QUESTIONS ET TÂCHES:
1. Répondez aux questions suivantes sur la critique du film Le Challat de Tunis :
(a) Quel surnom donne-t-on à l'homme de Tunis dont parle la critique ?
(b) Qui sont les protagonistes du film, d'après la critique ?
(c) Qu'est-ce qui intéresse vraiment la réalisatrice dans ce fait divers ?
2. Poursuivez la critique du film Le Challat de Tunis à partir de sa dernière phrase, s'il vous plaît.

Critique : Le film de Kaouther Ben Hania narre avec beaucoup d’audace l’enquête d’une étudiante en cinéma, intriguée par un fait divers très singulier : un homme à Tunis balafrerait le popotin des femmes qu’il croise sur son chemin. Rumeur, légende urbaine, réalité ? On surnomme cet individu le Challat (le balafreur, en français).
Sur fond de méta-film et chronique sociale, la réalisatrice réforme joliment le film policier classique… et le cinéma dans son ensemble pour livrer une enquête à mi-chemin entre la fiction et le documentaire.
- © CINETELEFILMS & SISTER PRODUCTIONS
En fait, Le Challat de Tunis n’est pas un film de fiction, comme on pourrait s’y attendre. Mais ce n’est pas non plus tout à fait un documentaire. Il est vrai qu’un raccourci persistant oppose le documentaire, souvent perçu comme didactique, informatif et non divertissant, et la fiction qui, elle, relève apparemment plus du divertissement. Mais Kaouther Ben Hania va bien au-delà de ces conventions. Fascinée par l’histoire du Challat, elle a bien sûr mené une investigation très approfondie, que l’on retrouve dans le film. Cependant, ce qui intéresse vraiment la réalisatrice, c’est la manière dont ce fait divers effarant s’est emparé de la population. Tout le monde parle du Challat en ville, mais personne ne sait qui il est ni ce qu’il veut. Les habitants de Tunis lui inventent donc des histoires, une vie, une personnalité, en font le criminel le plus célèbre de toute la ville. Comme les protagonistes (la réalisatrice et son chef opérateur), le spectateur nage dans l’incertitude. C’est de cette absurdité sociale et judiciaire dont s’amuse la cinéaste, faisant se croiser réalité et fiction tout au long du film pour se libérer des codes traditionnels, et mieux saisir "la vérité", comme elle le dit elle-même.

LIGNES FOURNIES:
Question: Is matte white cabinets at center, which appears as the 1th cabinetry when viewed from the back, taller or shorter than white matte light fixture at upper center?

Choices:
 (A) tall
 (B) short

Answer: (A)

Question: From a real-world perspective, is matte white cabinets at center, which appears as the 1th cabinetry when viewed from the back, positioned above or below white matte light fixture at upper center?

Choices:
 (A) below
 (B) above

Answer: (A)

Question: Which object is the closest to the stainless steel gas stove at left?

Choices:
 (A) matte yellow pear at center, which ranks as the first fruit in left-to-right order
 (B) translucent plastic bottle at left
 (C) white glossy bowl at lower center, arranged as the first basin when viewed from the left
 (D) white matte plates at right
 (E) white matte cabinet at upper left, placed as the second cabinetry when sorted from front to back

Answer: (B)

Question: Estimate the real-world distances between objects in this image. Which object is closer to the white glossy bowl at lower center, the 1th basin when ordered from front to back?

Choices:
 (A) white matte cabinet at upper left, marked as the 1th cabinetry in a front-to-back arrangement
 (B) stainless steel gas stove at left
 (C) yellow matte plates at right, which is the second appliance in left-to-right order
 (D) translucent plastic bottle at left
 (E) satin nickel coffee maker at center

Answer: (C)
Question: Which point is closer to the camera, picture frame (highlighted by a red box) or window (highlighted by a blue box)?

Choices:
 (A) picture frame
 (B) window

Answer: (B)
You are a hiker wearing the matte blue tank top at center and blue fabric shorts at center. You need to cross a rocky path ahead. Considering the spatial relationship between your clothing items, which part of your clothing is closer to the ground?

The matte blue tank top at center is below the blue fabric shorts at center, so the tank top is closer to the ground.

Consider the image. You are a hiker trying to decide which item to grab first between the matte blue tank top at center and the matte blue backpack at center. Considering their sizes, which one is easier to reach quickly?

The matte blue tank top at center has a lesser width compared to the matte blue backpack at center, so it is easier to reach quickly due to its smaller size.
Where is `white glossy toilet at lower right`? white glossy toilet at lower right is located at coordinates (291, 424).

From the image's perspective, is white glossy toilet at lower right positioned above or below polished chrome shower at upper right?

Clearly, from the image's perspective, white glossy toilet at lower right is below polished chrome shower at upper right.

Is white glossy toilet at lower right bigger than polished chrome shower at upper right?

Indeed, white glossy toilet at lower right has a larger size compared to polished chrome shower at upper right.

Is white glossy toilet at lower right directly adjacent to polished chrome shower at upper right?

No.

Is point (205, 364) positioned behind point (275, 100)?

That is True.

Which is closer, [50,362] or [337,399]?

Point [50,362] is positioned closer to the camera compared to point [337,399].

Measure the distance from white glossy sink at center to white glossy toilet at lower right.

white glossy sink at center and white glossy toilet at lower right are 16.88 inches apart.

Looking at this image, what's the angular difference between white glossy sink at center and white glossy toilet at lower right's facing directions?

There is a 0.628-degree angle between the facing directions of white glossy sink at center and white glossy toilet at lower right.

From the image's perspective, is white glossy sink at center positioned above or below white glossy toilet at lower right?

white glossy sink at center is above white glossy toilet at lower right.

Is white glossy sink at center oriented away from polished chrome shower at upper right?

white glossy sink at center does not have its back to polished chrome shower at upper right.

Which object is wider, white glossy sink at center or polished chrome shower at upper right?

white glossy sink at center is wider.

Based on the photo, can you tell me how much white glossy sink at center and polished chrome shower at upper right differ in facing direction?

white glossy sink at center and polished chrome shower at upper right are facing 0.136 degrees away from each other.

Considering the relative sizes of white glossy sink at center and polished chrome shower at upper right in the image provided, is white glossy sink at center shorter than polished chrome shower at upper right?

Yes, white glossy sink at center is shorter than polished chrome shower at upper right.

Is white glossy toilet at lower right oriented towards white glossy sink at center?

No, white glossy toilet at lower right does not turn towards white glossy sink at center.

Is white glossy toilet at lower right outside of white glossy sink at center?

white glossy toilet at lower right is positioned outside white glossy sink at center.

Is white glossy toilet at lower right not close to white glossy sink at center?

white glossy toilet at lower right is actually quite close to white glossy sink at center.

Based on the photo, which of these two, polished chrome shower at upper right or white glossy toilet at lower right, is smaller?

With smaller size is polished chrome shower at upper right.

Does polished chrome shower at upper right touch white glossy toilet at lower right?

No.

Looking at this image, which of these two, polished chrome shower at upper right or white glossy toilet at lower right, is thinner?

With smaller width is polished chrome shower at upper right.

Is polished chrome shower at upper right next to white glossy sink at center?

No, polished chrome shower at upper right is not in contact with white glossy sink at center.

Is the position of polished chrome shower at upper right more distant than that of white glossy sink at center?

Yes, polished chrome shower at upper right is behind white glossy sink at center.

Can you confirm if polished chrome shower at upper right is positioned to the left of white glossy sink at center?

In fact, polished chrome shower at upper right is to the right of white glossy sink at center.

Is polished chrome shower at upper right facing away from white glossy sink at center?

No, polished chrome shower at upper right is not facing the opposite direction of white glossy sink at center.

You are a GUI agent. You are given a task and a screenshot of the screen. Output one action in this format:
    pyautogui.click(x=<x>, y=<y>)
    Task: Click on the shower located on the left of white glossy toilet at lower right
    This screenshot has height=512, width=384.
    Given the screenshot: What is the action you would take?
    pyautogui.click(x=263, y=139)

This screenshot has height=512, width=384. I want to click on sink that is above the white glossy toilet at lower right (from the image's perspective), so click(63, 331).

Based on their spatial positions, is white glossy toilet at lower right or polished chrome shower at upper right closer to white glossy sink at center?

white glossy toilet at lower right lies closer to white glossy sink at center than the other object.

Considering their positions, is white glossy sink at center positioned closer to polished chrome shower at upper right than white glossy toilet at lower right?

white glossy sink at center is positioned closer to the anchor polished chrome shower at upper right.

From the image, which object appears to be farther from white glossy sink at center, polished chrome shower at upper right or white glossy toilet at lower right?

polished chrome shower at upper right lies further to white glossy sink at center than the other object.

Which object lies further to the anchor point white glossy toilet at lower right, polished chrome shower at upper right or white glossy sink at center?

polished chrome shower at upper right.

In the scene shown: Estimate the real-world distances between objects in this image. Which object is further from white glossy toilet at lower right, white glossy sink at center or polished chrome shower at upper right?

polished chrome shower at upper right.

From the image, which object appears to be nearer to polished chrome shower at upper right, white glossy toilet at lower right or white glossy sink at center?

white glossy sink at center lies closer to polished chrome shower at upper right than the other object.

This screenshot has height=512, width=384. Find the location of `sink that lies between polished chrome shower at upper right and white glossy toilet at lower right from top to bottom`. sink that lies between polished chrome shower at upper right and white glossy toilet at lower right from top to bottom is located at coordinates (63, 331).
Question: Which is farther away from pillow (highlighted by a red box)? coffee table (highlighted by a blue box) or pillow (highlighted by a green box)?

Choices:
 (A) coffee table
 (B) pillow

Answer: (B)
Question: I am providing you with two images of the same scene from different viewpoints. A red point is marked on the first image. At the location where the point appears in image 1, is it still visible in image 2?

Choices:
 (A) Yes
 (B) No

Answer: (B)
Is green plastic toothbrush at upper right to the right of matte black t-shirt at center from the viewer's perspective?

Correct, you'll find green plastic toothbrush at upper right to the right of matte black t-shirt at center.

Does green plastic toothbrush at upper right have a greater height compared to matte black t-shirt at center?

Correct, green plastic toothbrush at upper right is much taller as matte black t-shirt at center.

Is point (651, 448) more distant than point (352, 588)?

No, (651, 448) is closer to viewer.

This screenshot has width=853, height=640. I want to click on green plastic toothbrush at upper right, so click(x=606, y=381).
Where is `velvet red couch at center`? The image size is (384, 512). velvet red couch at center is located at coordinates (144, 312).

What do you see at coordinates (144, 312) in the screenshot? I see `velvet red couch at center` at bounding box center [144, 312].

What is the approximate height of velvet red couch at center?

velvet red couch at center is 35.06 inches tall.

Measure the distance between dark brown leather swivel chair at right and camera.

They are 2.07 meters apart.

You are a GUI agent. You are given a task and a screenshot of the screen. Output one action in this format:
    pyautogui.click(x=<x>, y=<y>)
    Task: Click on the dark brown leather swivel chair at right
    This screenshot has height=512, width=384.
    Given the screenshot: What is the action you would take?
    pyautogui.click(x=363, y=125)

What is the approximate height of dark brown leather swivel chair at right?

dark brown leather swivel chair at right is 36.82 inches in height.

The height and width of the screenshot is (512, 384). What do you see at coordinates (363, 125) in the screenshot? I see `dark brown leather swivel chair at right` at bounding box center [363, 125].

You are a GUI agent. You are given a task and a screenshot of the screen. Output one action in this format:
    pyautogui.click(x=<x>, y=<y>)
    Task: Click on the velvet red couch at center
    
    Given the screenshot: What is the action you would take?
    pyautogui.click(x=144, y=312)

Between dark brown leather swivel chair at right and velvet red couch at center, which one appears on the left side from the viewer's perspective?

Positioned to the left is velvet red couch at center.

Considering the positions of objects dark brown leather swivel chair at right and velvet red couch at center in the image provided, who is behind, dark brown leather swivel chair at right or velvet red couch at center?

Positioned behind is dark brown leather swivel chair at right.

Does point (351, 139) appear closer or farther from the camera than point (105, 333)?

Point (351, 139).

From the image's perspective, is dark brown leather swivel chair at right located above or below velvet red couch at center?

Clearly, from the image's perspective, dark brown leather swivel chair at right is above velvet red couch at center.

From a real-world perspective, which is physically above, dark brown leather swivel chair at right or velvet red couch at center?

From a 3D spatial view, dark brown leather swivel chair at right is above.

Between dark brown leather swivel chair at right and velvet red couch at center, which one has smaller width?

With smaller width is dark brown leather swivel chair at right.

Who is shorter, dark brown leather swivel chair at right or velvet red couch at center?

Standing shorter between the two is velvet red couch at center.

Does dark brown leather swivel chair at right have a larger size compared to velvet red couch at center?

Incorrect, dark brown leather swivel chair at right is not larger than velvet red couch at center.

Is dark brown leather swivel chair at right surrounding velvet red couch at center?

LES RÉPONSES:
1.
(a) On le surnomme le Challat, c'est-à-dire le balafreur en français.
(b) Ce sont la réalisatrice et son chef opérateur.
(c) C'est la manière dont ce fait divers effarant s'est emparé de la population.

2.
- © CINETELEFILMS & SISTER PRODUCTIONS
La mise en scène de Kaouther Ben Hania – qui est aussi l’héroïne du film – peut apparaître comme très amatrice, alors qu’elle est bien étudiée et maîtrisée, empruntant sa forme au reportage. La caméra est tenue à l’épaule, pour saisir l’action sur le vif. Le spectateur, happé par l’intrigue, suit avec curiosité les investigations de la jeune femme. Et puis, il y a ces quelques séquences de face à face entre la réalisatrice et le présumé Challat, Jallel, qui nous fait pénétrer dans la vie d’un jeune homme sensible, souhaitant prendre une revanche sur l’existence. Dans ces moments-là, la caméra se fige, filmant le visage du personnage en gros plan comme pour nous faire pénétrer dans son intériorité. L’interview se mue peu à peu en véritable plan-séquence de cinéma, permettant une nouvelle fois au film de faire tomber les barrières qui séparent la fiction du documentaire. Il n’y a plus de genre précis, définissable : il y a juste du cinéma.
Ce premier long-métrage se veut un film libérateur, une échappatoire à toutes les contraintes de l’industrie cinématographique et de la vie en général, mais reste cependant très ancré dans son présent. Toutefois, l’on regrette que l’ensemble manque d’émotion et de lâcher-prise. L’histoire reste trop contrainte par la rigueur de l’investigation, dont elle ne parvient pas à se défaire. Dommage, car le film en lui-même ne manque pas d’humanité. Kaouther Ben Hania a au moins le mérite d’avoir réalisé une œuvre libre dans un cinéma contemporain trop souvent régi par la norme.